Asma adalah suatu kondisi di mana saluran udara menyempit dan membengkak serta menghasilkan lendir ekstra. Gejala utama asma antara lain mengi, dada terasa seperti ada yang menghimpit, batuk, dan sulit bernapas. Gejala asma yang memburuk dalam waktu singkat, dikenal sebagai serangan asma. Ini bisa terjadi tiba-tiba atau bertahap selama beberapa hari.
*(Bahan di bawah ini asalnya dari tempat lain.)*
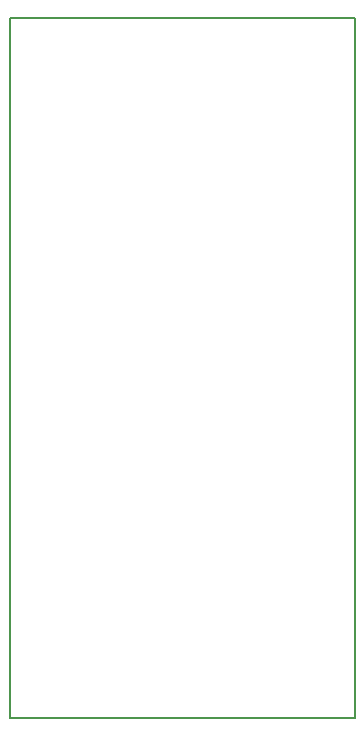
<source format=gbr>
%TF.GenerationSoftware,KiCad,Pcbnew,8.0.0*%
%TF.CreationDate,2024-03-03T14:06:41-06:00*%
%TF.ProjectId,Clock1,436c6f63-6b31-42e6-9b69-6361645f7063,4*%
%TF.SameCoordinates,Original*%
%TF.FileFunction,Legend,Bot*%
%TF.FilePolarity,Positive*%
%FSLAX46Y46*%
G04 Gerber Fmt 4.6, Leading zero omitted, Abs format (unit mm)*
G04 Created by KiCad (PCBNEW 8.0.0) date 2024-03-03 14:06:41*
%MOMM*%
%LPD*%
G01*
G04 APERTURE LIST*
%ADD10C,0.160000*%
G04 APERTURE END LIST*
D10*
X135300000Y-73500000D02*
X164500000Y-73500000D01*
X164500000Y-132700000D01*
X135300000Y-132700000D01*
X135300000Y-73500000D01*
M02*

</source>
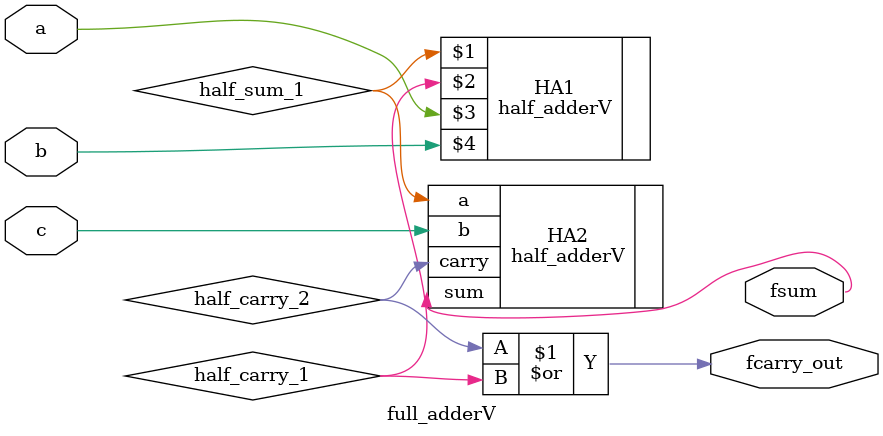
<source format=v>
`include "half_adderV.v"

module full_adderV (fsum, fcarry_out, a, b, c); 
    input   a, b, c; 
    output  fsum, fcarry_out; 
    wire    half_sum_1, half_carry_1, half_carry_2; 
    
    //module half_adderV(sum, carry, a, b); 
    half_adderV HA1(half_sum_1, half_carry_1, a, b); //instance 1 of Half Adder
    
    //half_adder HA2(fsum, half_carry_2, half_sum_1, c); //instance 2 of Half Adder
    half_adderV HA2(
                    .sum(fsum), 
                    .carry(half_carry_2), 
                    .a(half_sum_1), 
                    .b(c)
                    ); //instance 2 of Half Adder
                        
    or or1(fcarry_out, half_carry_2, half_carry_1); 
    
endmodule
</source>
penyakit paru obstruktif kronik (PPOK)

Penyakit paru obstruktif kronik, biasa disebut sebagai PPOK, adalah sekelompok penyakit paru-paru progresif. PPOK membuat penderitanya sulit bernapas. Gejala mungkin ringan pada awalnya, dimulai dengan batuk intermiten dan sesak napas. Seiring perkembangannya, gejalanya bisa menjadi lebih konstan hingga menjadi semakin sulit bernapas.

Tuberkulosis

Tuberkulosis merupakan infeksi bakteri Mycobacterium tuberculosis. Bakteri ini ditularkan oleh orang yang terinfeksi tuberculosis yang melepaskan Mtb ke udara melalui batuk, bersin, atau meludah. Gejala tuberculosis yang utama meliputi batuk yang berlangsung lama, sakit dada, batuk darah, dan sesak napas.

Edema paru

Edema paru adalah kondisi di mana paru-paru terisi cairan. Ketika edema paru terjadi, tubuh berjuang untuk mendapatkan oksigen yang cukup dan penderitanya mulai mengalami sesak napas. Ini karena jumlah cairan yang meningkat di paru-paru mencegah oksigen masuk ke aliran darah.

Pneumonia

Pneumonia adalah infeksi yang memengaruhi sistem pernapasan. Infeksi ini menyebabkan peradangan di kantung udara di paru-paru yang disebut alveoli. Penyebab pneumonia yang paling umum adalah bakteri dan virus di udara. Gejala pneumonia umum termasuk nyeri dada, demam, batuk, dan sesak napas.

3 dari 6 halaman

Penyebab sesak napas yang terkait dengan paru-paru

Emboli paru

Emboli paru adalah penggumpalan darah yang terjadi di paru-paru. Ini dapat merusak bagian paru-paru karena aliran darah yang terbatas, menurunkan kadar oksigen dalam darah, dan juga mempengaruhi organ lain. Gejala emboli paru yang paling umum adalah sesak napas. Ini mungkin bertahap atau tiba-tiba.

Pleuritis

Pleuritis adalah peradangan pada selaput yang mengelilingi paru-paru dan melapisi rongga dada (pleura). Hal ini dapat mengakibatkan nyeri dada yang tajam saat bernapas. Pleuritis juga bisa menajdi penyebab sesak napas.

Kanker paru-paru

Kanker paru-paru terjadi ketika sel-sel membelah di paru-paru secara tidak terkendali. Kondisi ini dapat mengurangi kemampuan seseorang untuk bernapas. Orang dengan kanker paru-paru mungkin tidak memiliki gejala apapun sampai stadium lanjut. Jika gejalanya muncul, mereka dapat menyerupai gejala infeksi pernapasan, termasuk sesak napas.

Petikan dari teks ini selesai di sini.